Dataset content ::
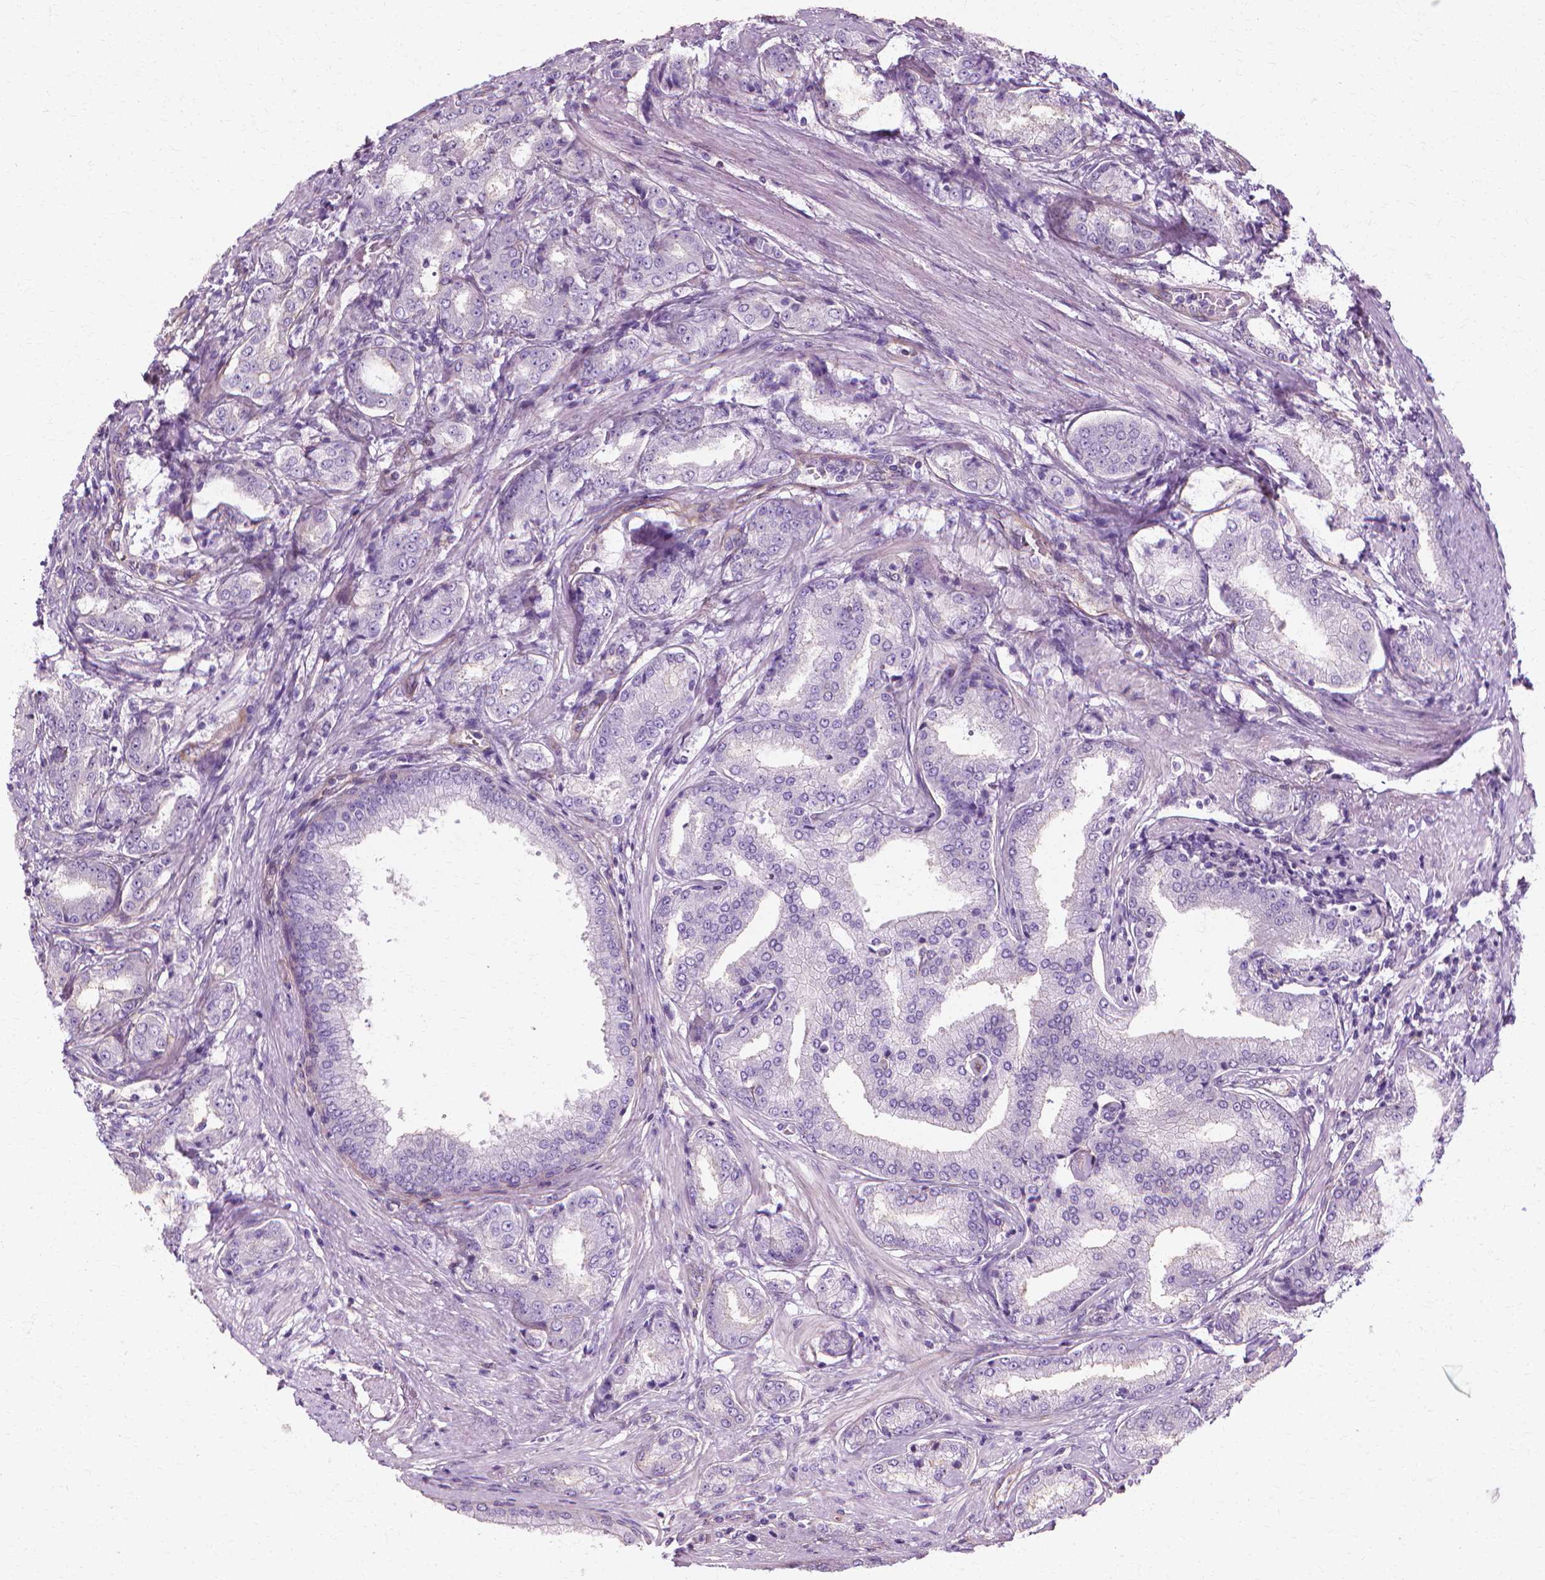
{"staining": {"intensity": "negative", "quantity": "none", "location": "none"}, "tissue": "prostate cancer", "cell_type": "Tumor cells", "image_type": "cancer", "snomed": [{"axis": "morphology", "description": "Adenocarcinoma, NOS"}, {"axis": "topography", "description": "Prostate"}], "caption": "Human adenocarcinoma (prostate) stained for a protein using IHC displays no positivity in tumor cells.", "gene": "CFAP157", "patient": {"sex": "male", "age": 63}}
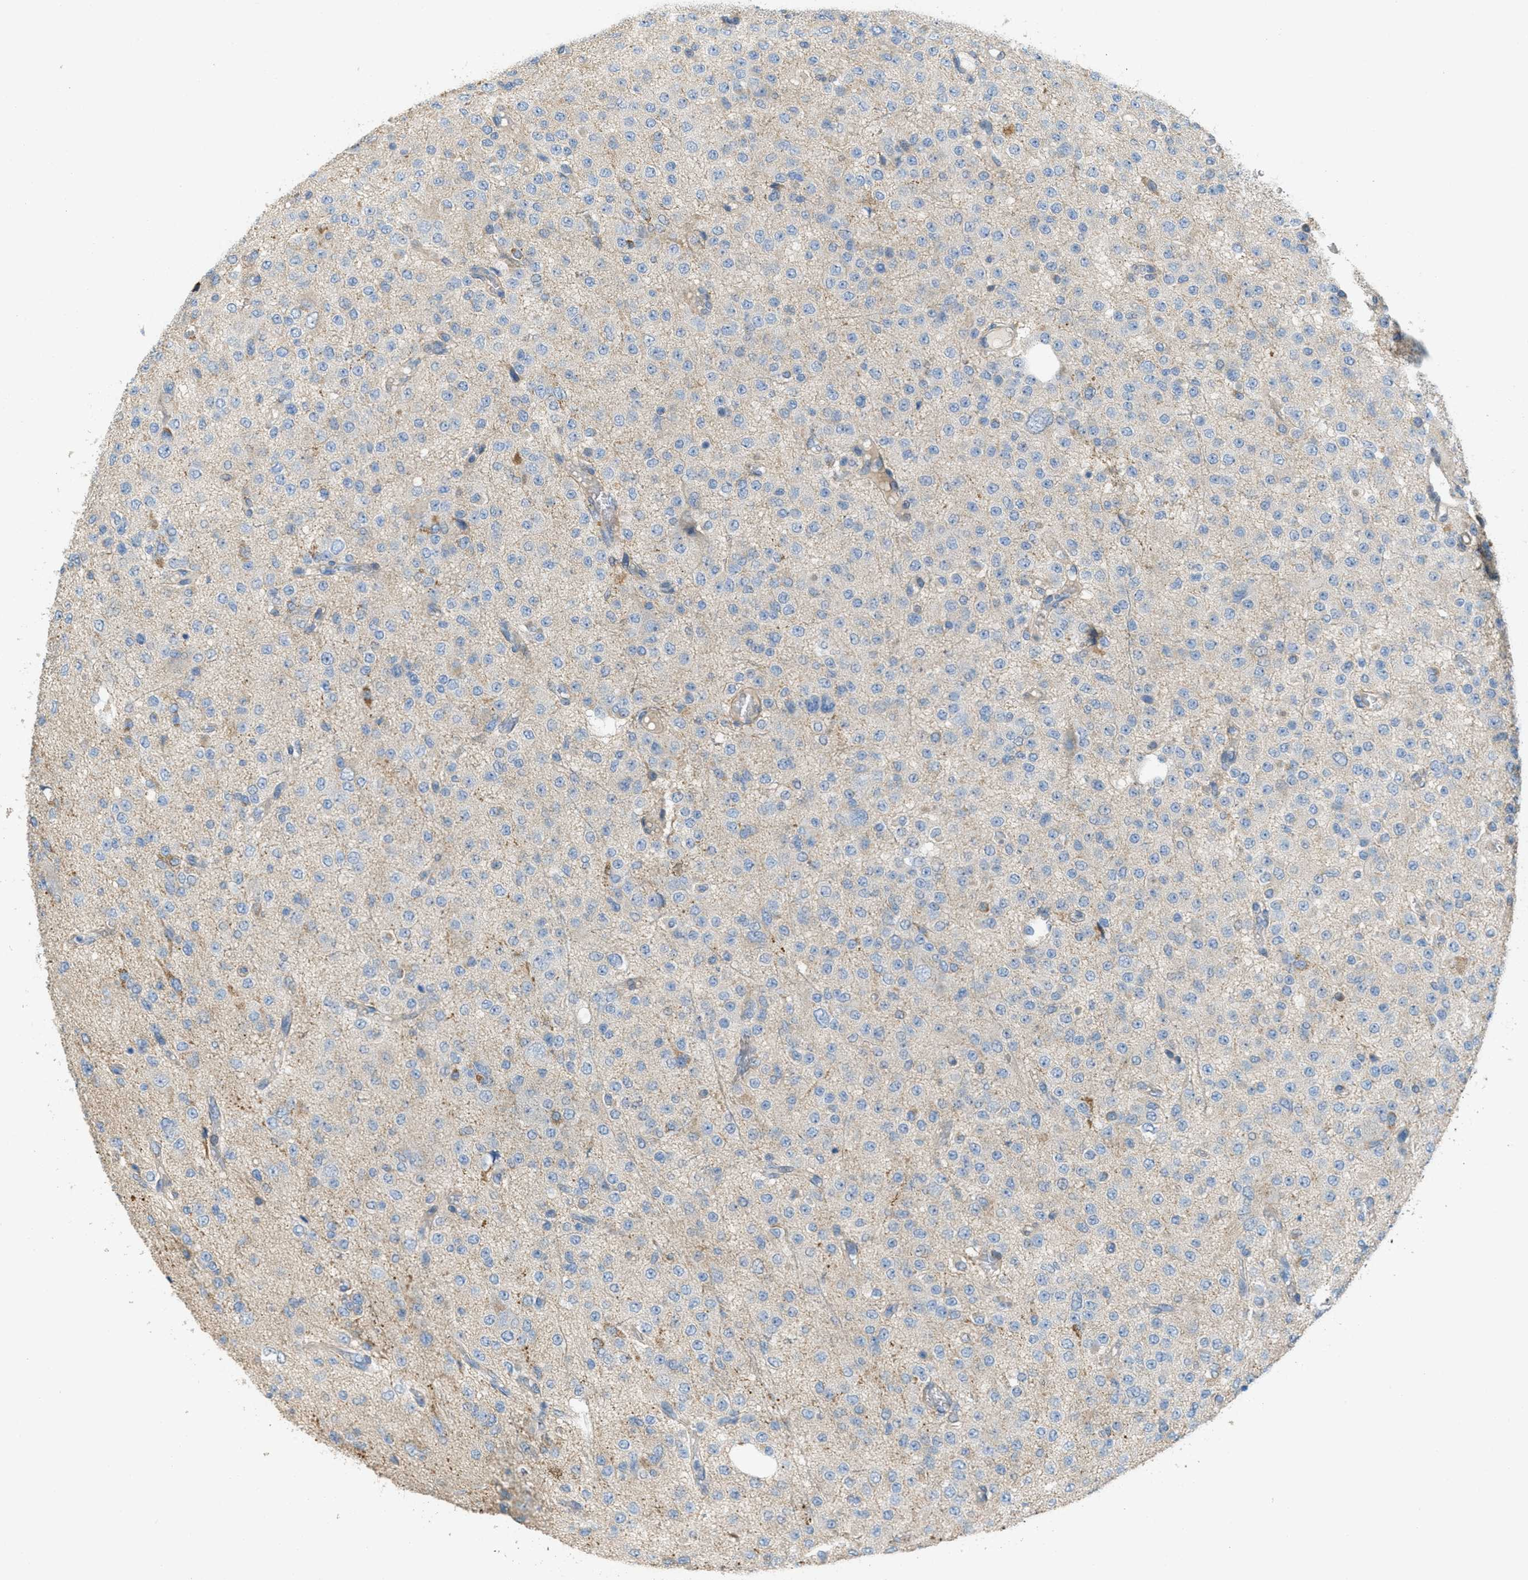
{"staining": {"intensity": "weak", "quantity": "<25%", "location": "cytoplasmic/membranous"}, "tissue": "glioma", "cell_type": "Tumor cells", "image_type": "cancer", "snomed": [{"axis": "morphology", "description": "Glioma, malignant, Low grade"}, {"axis": "topography", "description": "Brain"}], "caption": "Malignant glioma (low-grade) stained for a protein using IHC reveals no positivity tumor cells.", "gene": "MRS2", "patient": {"sex": "male", "age": 38}}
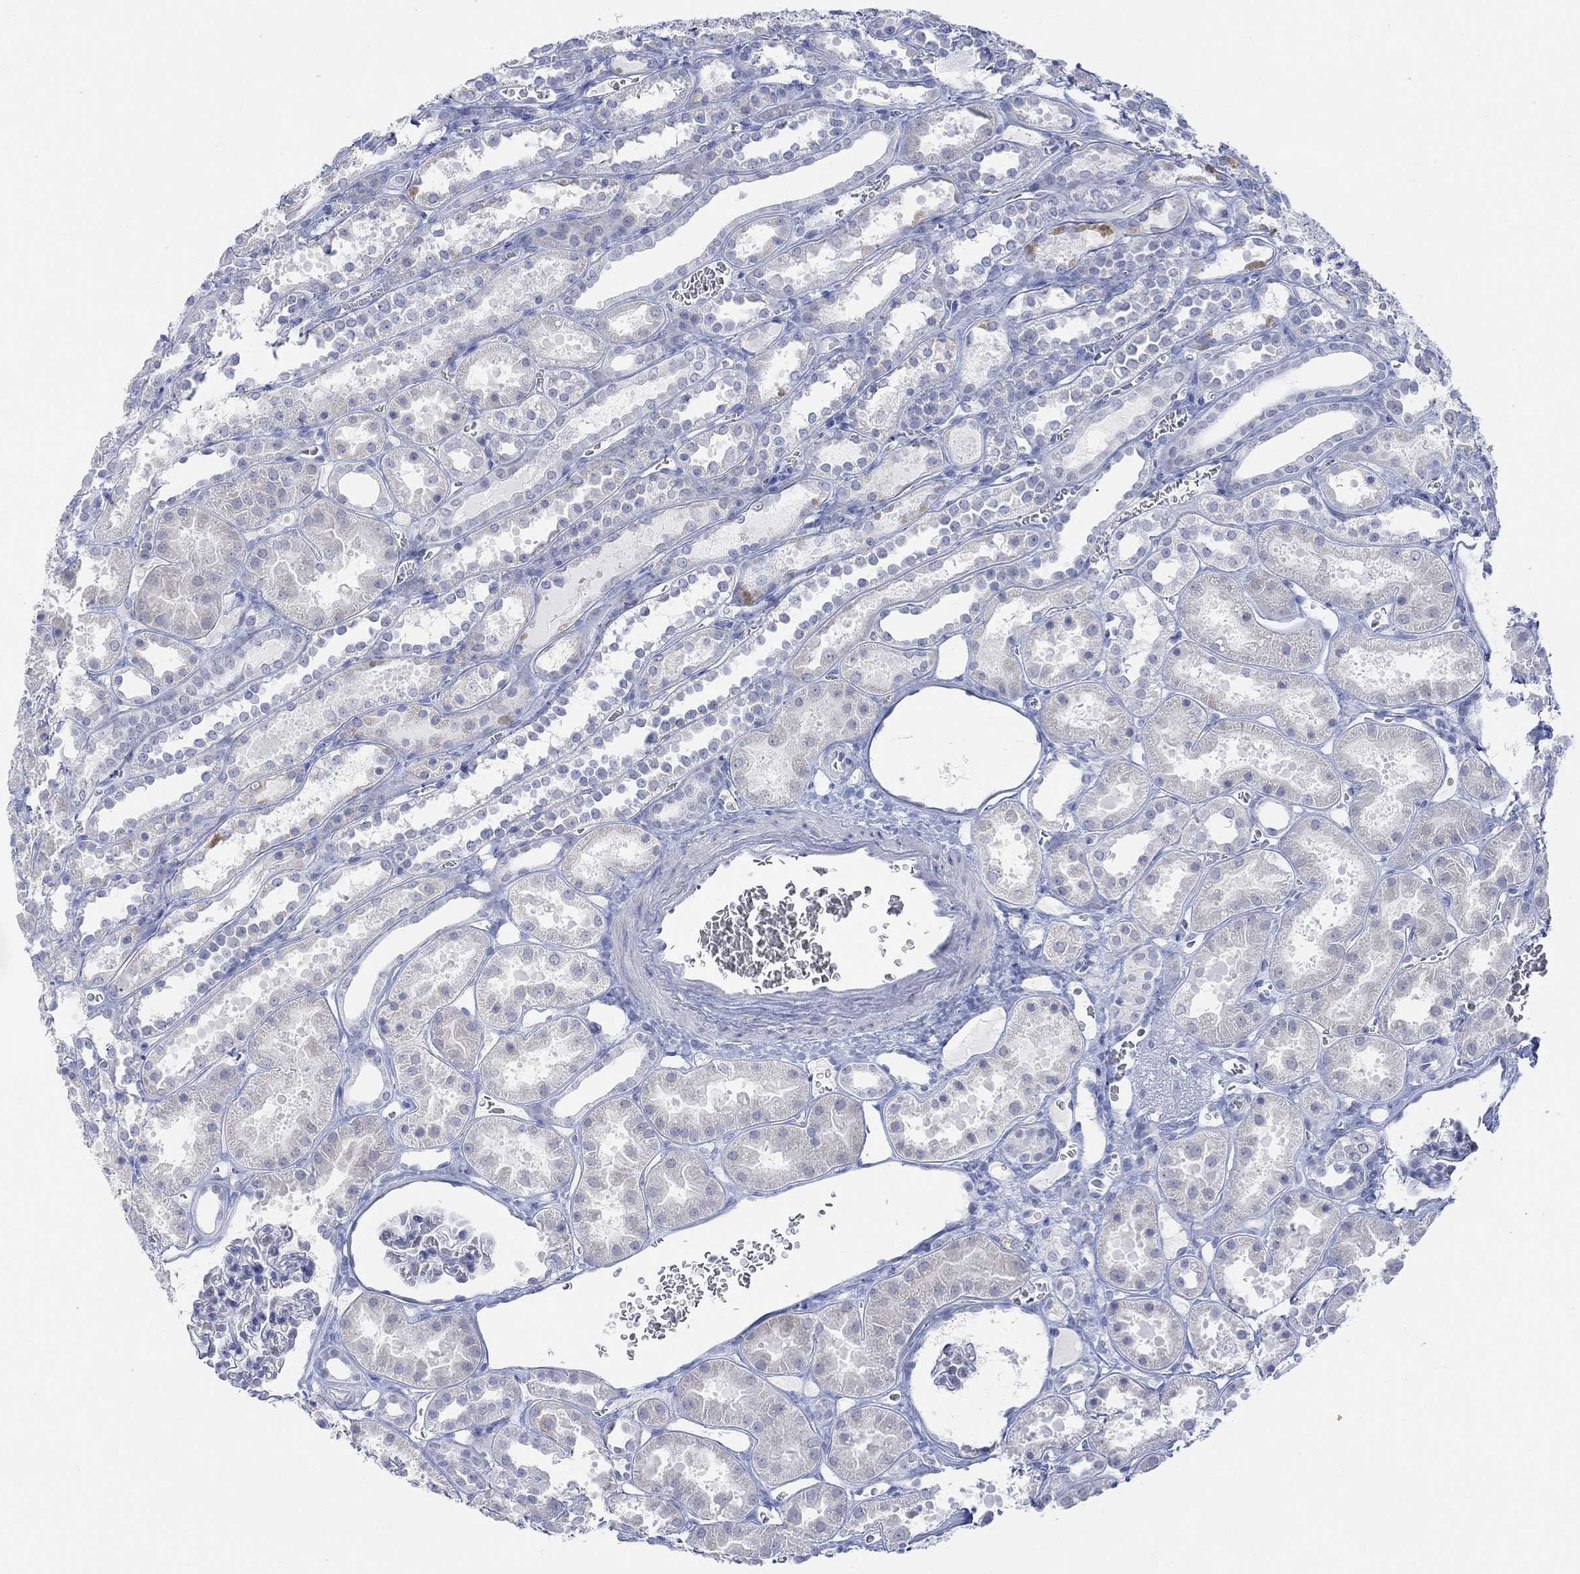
{"staining": {"intensity": "negative", "quantity": "none", "location": "none"}, "tissue": "kidney", "cell_type": "Cells in glomeruli", "image_type": "normal", "snomed": [{"axis": "morphology", "description": "Normal tissue, NOS"}, {"axis": "topography", "description": "Kidney"}], "caption": "Photomicrograph shows no significant protein staining in cells in glomeruli of unremarkable kidney.", "gene": "AK8", "patient": {"sex": "female", "age": 41}}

Assignment :: Give back the entire listing verbatim, without the pictures.

Your solution ::
{"staining": {"intensity": "negative", "quantity": "none", "location": "none"}, "tissue": "prostate cancer", "cell_type": "Tumor cells", "image_type": "cancer", "snomed": [{"axis": "morphology", "description": "Adenocarcinoma, NOS"}, {"axis": "topography", "description": "Prostate"}], "caption": "Human adenocarcinoma (prostate) stained for a protein using IHC displays no positivity in tumor cells.", "gene": "CFAP157", "patient": {"sex": "male", "age": 63}}
{"staining": {"intensity": "weak", "quantity": "<25%", "location": "cytoplasmic/membranous"}, "tissue": "glioma", "cell_type": "Tumor cells", "image_type": "cancer", "snomed": [{"axis": "morphology", "description": "Glioma, malignant, Low grade"}, {"axis": "topography", "description": "Brain"}], "caption": "Malignant glioma (low-grade) stained for a protein using IHC reveals no positivity tumor cells.", "gene": "MRS2", "patient": {"sex": "male", "age": 38}}
{"staining": {"intensity": "negative", "quantity": "none", "location": "none"}, "tissue": "kidney", "cell_type": "Cells in glomeruli", "image_type": "normal", "snomed": [{"axis": "morphology", "description": "Normal tissue, NOS"}, {"axis": "topography", "description": "Kidney"}], "caption": "Photomicrograph shows no significant protein staining in cells in glomeruli of unremarkable kidney.", "gene": "AK8", "patient": {"sex": "female", "age": 41}}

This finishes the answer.